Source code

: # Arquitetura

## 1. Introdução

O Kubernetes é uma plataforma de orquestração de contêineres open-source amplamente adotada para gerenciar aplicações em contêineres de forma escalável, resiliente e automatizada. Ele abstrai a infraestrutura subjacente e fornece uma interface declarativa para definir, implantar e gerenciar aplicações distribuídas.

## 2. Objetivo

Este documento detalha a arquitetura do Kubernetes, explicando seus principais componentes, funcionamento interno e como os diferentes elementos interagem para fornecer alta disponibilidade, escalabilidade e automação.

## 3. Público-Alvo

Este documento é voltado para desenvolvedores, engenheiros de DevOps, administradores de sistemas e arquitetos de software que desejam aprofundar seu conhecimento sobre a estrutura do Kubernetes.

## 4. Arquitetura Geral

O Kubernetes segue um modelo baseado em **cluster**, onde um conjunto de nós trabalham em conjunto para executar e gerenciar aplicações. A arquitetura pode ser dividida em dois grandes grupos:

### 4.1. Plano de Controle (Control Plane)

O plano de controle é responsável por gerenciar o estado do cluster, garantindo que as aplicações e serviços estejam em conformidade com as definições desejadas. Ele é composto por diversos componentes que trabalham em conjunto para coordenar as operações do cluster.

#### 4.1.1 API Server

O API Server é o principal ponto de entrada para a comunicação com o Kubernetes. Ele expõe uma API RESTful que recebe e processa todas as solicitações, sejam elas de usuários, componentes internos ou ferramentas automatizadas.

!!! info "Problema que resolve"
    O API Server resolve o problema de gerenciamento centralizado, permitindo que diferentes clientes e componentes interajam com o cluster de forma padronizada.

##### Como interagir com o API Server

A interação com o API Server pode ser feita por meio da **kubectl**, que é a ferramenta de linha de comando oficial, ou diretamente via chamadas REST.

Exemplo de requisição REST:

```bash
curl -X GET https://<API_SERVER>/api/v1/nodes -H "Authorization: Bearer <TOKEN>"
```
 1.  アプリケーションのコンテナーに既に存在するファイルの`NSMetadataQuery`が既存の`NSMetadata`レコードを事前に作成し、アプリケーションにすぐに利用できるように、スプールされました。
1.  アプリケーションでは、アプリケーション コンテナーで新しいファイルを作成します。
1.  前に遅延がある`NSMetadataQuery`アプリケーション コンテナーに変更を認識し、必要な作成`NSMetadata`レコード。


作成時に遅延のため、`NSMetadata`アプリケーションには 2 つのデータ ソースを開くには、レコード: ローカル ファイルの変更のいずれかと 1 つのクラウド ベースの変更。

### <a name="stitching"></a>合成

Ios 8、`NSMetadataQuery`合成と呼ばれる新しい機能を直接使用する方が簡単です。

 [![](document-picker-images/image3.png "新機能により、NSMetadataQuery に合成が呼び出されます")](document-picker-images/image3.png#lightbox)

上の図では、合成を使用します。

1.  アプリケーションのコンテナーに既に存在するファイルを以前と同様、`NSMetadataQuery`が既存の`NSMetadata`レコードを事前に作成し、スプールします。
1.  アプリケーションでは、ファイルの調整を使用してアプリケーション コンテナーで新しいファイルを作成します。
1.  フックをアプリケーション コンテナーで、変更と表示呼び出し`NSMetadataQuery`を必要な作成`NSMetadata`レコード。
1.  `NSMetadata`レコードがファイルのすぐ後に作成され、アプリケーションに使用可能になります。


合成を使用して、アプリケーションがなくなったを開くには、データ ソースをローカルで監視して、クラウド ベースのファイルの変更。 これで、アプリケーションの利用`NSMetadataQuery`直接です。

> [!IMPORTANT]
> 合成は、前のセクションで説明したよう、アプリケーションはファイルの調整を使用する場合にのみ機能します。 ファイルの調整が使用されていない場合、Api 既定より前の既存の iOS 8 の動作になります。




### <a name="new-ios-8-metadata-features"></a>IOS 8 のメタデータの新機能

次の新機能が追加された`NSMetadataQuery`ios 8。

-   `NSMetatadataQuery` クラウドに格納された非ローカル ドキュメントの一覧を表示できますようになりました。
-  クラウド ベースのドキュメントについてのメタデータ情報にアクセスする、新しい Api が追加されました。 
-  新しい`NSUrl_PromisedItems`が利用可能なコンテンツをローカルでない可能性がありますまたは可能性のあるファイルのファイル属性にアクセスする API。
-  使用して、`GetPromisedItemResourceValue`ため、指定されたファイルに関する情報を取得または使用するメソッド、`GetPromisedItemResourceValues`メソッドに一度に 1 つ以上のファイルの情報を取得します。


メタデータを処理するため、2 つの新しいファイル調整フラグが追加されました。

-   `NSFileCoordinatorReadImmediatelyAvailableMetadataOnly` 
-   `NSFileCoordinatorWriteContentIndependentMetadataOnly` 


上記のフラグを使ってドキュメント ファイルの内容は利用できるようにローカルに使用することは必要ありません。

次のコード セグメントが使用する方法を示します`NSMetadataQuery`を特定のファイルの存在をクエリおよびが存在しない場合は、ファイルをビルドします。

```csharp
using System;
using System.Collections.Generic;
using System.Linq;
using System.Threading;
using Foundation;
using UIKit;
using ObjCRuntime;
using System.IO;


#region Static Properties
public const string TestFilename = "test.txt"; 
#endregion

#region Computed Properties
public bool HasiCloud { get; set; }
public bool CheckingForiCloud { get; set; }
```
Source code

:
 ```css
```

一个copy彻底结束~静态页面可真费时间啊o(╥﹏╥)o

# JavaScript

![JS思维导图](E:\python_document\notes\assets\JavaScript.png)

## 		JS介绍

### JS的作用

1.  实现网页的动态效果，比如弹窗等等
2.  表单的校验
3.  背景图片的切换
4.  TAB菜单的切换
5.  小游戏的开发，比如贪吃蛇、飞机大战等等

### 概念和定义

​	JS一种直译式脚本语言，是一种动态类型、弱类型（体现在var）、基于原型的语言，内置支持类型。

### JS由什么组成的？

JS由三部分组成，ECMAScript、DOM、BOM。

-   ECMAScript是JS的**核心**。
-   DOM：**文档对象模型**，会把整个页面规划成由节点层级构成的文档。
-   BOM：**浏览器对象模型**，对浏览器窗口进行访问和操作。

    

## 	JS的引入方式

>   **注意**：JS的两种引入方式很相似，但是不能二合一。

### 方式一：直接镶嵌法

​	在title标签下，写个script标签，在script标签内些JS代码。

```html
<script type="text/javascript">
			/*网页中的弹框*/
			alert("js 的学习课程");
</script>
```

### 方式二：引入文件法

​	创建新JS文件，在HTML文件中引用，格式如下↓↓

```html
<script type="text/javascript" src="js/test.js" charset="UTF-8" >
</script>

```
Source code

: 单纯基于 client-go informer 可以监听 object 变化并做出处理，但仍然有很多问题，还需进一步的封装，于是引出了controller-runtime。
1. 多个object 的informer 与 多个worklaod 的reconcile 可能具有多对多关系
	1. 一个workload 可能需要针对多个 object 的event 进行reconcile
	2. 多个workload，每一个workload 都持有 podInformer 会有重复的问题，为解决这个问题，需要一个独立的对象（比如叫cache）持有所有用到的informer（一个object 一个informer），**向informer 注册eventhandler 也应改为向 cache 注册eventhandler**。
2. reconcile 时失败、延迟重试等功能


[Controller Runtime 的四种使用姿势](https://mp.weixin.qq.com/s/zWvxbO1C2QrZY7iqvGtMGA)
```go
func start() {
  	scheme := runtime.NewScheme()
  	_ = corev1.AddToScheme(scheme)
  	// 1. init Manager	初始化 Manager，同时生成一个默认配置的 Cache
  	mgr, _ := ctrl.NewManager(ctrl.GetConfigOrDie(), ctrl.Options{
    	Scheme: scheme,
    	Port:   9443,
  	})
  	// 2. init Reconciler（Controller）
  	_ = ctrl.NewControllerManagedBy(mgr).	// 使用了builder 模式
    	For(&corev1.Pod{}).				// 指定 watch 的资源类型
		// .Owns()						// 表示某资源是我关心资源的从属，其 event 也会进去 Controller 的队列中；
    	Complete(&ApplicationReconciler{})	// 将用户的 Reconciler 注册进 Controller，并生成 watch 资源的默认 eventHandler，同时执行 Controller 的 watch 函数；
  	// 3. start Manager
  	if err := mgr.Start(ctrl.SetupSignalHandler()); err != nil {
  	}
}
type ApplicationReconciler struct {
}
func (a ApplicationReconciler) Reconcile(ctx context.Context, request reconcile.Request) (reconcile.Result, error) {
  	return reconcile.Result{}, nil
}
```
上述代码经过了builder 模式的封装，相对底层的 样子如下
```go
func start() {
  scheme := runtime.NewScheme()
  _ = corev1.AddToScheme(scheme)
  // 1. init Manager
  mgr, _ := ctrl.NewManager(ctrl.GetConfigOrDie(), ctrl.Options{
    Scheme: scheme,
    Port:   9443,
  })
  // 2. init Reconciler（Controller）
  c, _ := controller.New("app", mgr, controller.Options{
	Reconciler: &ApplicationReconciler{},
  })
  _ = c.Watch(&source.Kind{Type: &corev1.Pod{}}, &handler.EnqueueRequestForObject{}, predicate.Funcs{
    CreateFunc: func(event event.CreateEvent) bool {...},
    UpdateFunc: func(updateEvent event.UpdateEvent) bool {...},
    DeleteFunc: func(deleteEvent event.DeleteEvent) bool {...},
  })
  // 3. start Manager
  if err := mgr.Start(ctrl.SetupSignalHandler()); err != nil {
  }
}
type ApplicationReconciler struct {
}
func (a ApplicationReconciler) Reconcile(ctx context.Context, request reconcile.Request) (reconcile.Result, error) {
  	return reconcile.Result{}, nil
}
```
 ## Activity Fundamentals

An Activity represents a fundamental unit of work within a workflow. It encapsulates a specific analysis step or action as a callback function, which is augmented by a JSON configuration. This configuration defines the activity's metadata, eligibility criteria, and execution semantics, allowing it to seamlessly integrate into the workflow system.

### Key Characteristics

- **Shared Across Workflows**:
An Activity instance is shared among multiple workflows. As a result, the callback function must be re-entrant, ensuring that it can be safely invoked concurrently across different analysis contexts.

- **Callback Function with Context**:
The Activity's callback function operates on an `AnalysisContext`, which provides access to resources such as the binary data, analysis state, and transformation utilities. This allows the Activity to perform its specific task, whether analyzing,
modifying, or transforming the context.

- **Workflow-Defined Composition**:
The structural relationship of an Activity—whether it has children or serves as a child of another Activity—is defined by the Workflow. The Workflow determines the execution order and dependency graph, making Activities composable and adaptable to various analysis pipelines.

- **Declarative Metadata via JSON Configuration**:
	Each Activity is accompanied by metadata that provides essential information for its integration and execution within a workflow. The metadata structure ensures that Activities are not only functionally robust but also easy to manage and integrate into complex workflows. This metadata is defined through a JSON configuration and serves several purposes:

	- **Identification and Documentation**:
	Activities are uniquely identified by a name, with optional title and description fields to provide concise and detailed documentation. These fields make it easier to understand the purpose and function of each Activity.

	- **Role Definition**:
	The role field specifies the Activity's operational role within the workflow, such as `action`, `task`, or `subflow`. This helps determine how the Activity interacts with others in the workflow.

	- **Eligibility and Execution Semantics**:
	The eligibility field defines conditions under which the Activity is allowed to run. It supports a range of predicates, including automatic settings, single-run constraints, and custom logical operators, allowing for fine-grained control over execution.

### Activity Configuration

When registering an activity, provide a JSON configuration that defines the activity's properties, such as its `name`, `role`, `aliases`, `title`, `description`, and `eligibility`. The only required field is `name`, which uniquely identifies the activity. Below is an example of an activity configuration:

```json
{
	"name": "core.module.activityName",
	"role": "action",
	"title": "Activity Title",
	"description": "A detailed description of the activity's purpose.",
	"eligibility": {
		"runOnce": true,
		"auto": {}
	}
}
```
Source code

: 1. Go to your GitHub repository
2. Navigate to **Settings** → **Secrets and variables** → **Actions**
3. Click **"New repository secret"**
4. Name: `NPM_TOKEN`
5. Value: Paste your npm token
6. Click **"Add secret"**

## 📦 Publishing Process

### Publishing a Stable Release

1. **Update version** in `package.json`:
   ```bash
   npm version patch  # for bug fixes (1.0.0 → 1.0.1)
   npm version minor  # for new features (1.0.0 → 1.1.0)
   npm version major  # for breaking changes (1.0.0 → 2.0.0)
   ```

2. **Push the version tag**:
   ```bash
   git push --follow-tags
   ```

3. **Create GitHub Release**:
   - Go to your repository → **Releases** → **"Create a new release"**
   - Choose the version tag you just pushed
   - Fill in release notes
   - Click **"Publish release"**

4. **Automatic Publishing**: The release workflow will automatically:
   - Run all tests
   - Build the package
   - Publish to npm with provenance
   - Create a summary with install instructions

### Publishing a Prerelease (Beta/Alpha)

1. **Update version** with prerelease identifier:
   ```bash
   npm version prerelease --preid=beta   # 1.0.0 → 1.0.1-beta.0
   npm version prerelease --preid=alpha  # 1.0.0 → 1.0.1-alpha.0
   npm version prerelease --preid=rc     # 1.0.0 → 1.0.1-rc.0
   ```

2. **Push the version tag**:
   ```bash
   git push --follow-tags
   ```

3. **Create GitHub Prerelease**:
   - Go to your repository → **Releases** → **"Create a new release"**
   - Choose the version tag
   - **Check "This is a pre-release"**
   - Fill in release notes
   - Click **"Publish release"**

=====

** TASK ITEM **
Each line of the material that has the word "GitHub" belongs in the answer.

** TASK RESULT **
: 1. Go to your GitHub repository
3. **Create GitHub Release**:
3. **Create GitHub Prerelease**:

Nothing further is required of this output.